Gul Hina by Areej Le Doré is an entirely different experience to most Gul Hina attars I have tried. The scent of mehndi attar is that of earth, hay, flower petals, ink, baked clay, and iodine. (The ruh smells greener, with a tobacco-ish facet). It can smell rather austere. But the Areej Le Doré approach to Gul Hina is to bathe the henna flower in the prettiest of magnolia blossoms, rose, and jasmine, so that what emerges is a sort of Venus on a Half Shell – a pearlescent, creamy, and indubitably feminine experience. This is not the hot baked earth and hay that I am used to in mehndi. And I’m not complaining.
It strikes me that this would be perfect for a bride, especially one that is also getting those intricate henna patterns painted onto her hands and face. Henna on the arms and face; Gul Hina on the wrists and neck. A synchronicity of henna for good health and a happy marriage.
First, Gul Hina smells vaguely candied, but indirectly so, like floral gummies rolled in dust and lint. Then you notice the magnolia petals floating in a pool of cream. Unlike in other takes on magnolia, there is no lemony freshness and no juicy, metallic greenery at its heart. Here, the petals feel impregnated with the cream in which it floats, like biscuits or croissants dipped into condensed milk before baking a bread pudding. These sweet, milky notes mingling with the clearly floral elements of magnolia remind me of some aspects of Remember Me (Jovoy).
The jasmine is next to break free of this creamy mass. Clear as a bell, this is a naturalistic jasmine, like jasmine petals dropping and wilting off a vine in high summer. Petals fully open, a ripe smell, with something fecund and though not quite clean, not exactly indolic either. Still, it is enough to give the pretty magnolia some much-needed kick. A little funk in your cream. The rose, when it emerges, is extremely subtle. Rose rarely plays such a back seat, but here it plays nicely in floral tandem with jasmine and magnolia that it approaches that ‘mixed floral bouquet’ effect that Creed puts in all its older feminines, like Vanisia and Fleurissimo.

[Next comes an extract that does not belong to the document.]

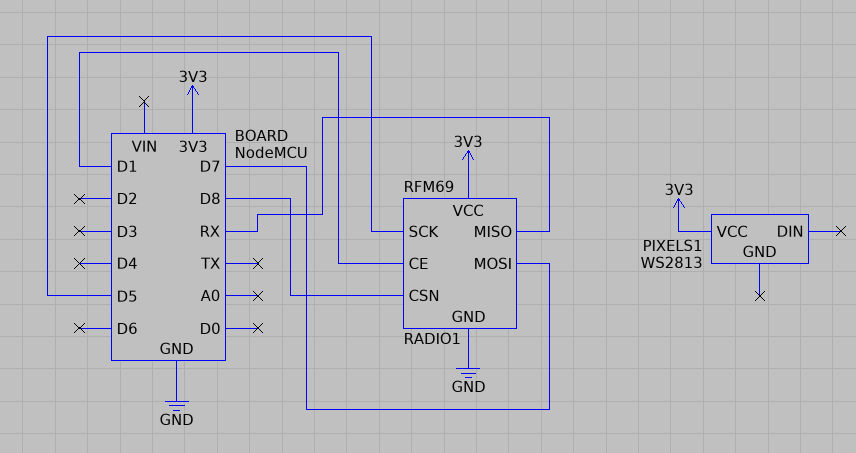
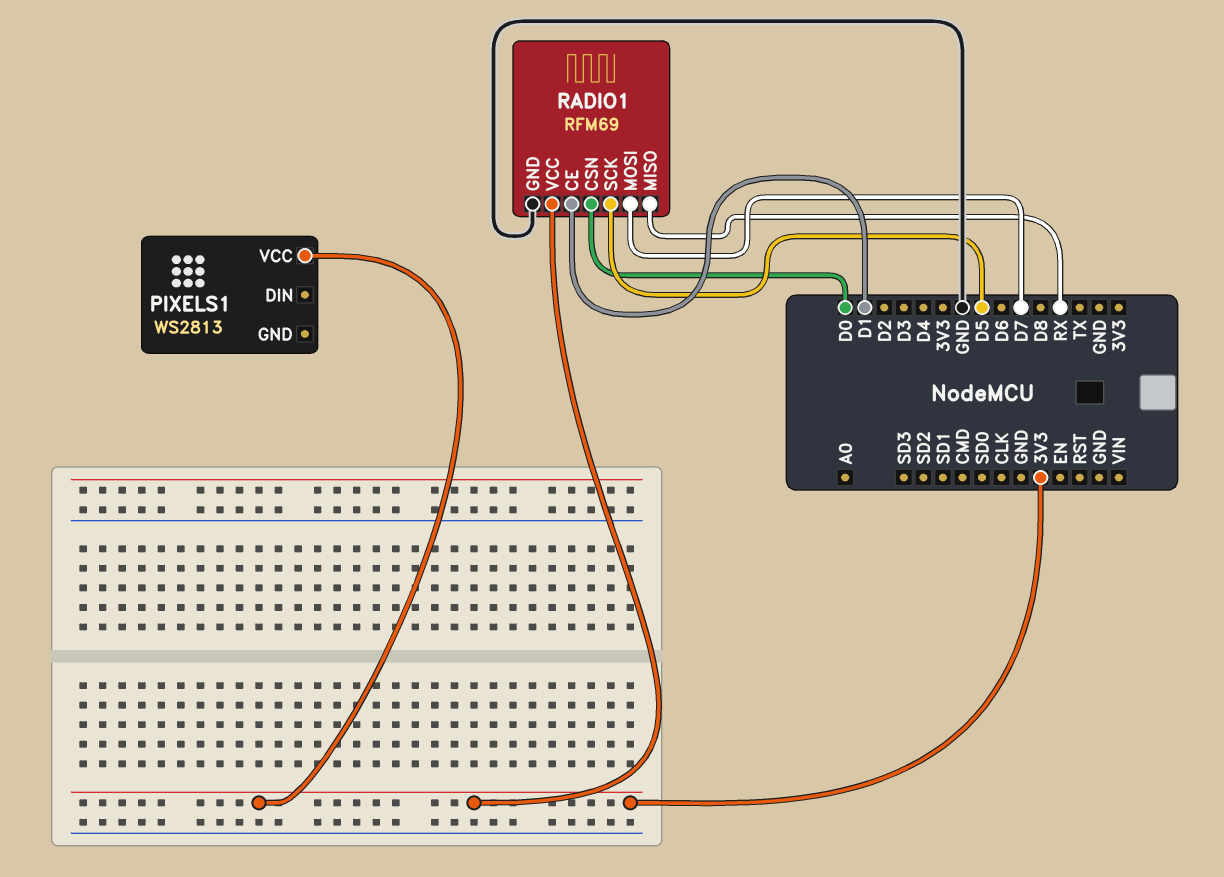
RADIO1 pin CSN: D8 -> D0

To be honest, I am not sure what to think about the far drydown. With the white musk and the sandalwood, there is a nice element of perfumey, musky bitterness that creeps in. On the one hand, this sort of drydown is always very pretty (think Coco Mademoiselle, without the patchouli), but on the other, it doesn’t sit well with the magnolia cream pudding aspect, which in consequence begins to smell a little less like a milky dessert and more like that fake croissant scent they pump around the supermarket to get shoppers moving towards the baked goods section.

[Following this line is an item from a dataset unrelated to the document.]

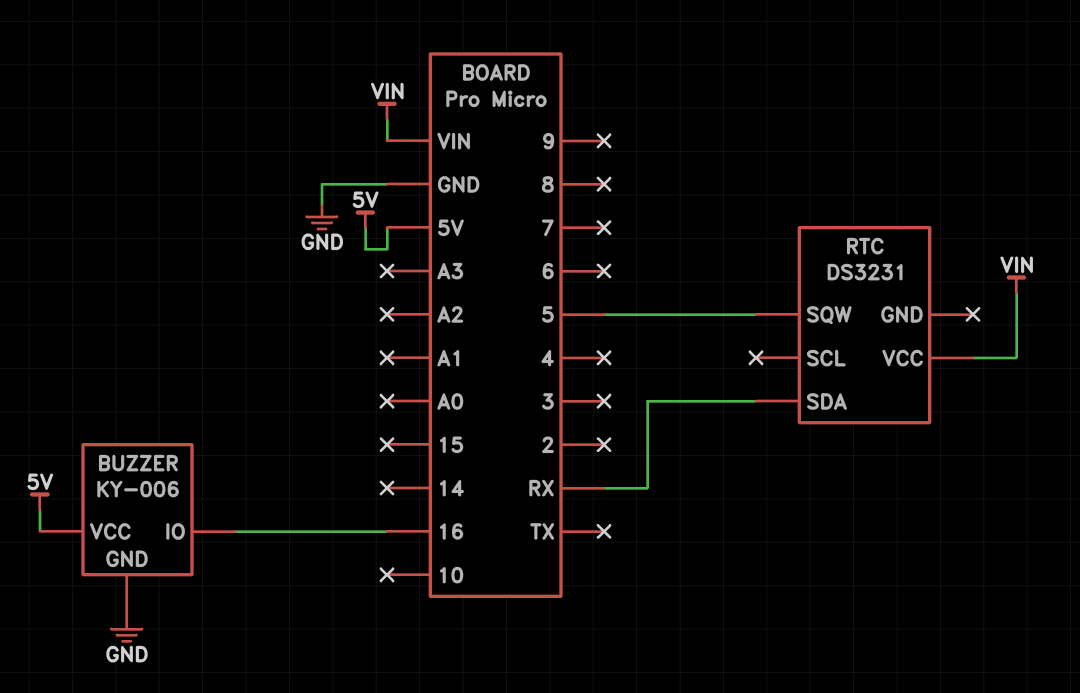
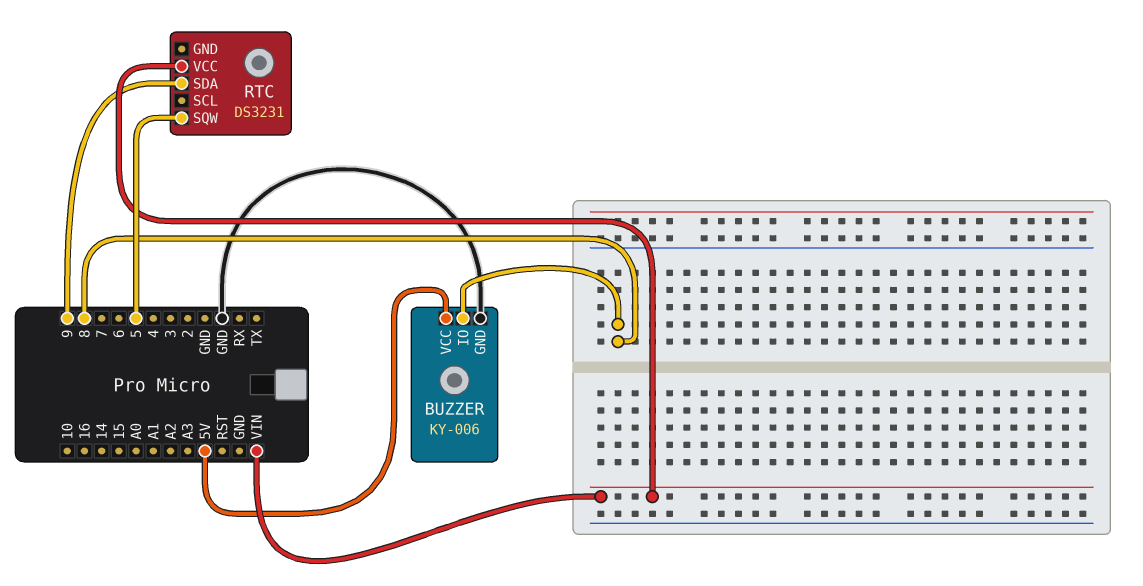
BUZZER pin IO: 16 -> 8
RTC pin SDA: RX -> 9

But even if it is ultimately not quite my thing, I can’t imagine why Gul Hina wouldn’t be a huge success with brides to be, women who like pretty florals, and fans of milky floral gourmands in general. Overall, I admire Gul Hina for being a symbolic scent pairing to the more pungent smell of henna ink painted onto a woman’s body on her wedding day. It doesn’t smell like any mehndi attar I have ever smelled before, but my experience with mehndi is limited and I fully expect someone who is fully familiar with it to smell this and say, but of course, this is pure mehndi!
Source of samples: My samples were sent free of charge by the brand. This does not affect my review.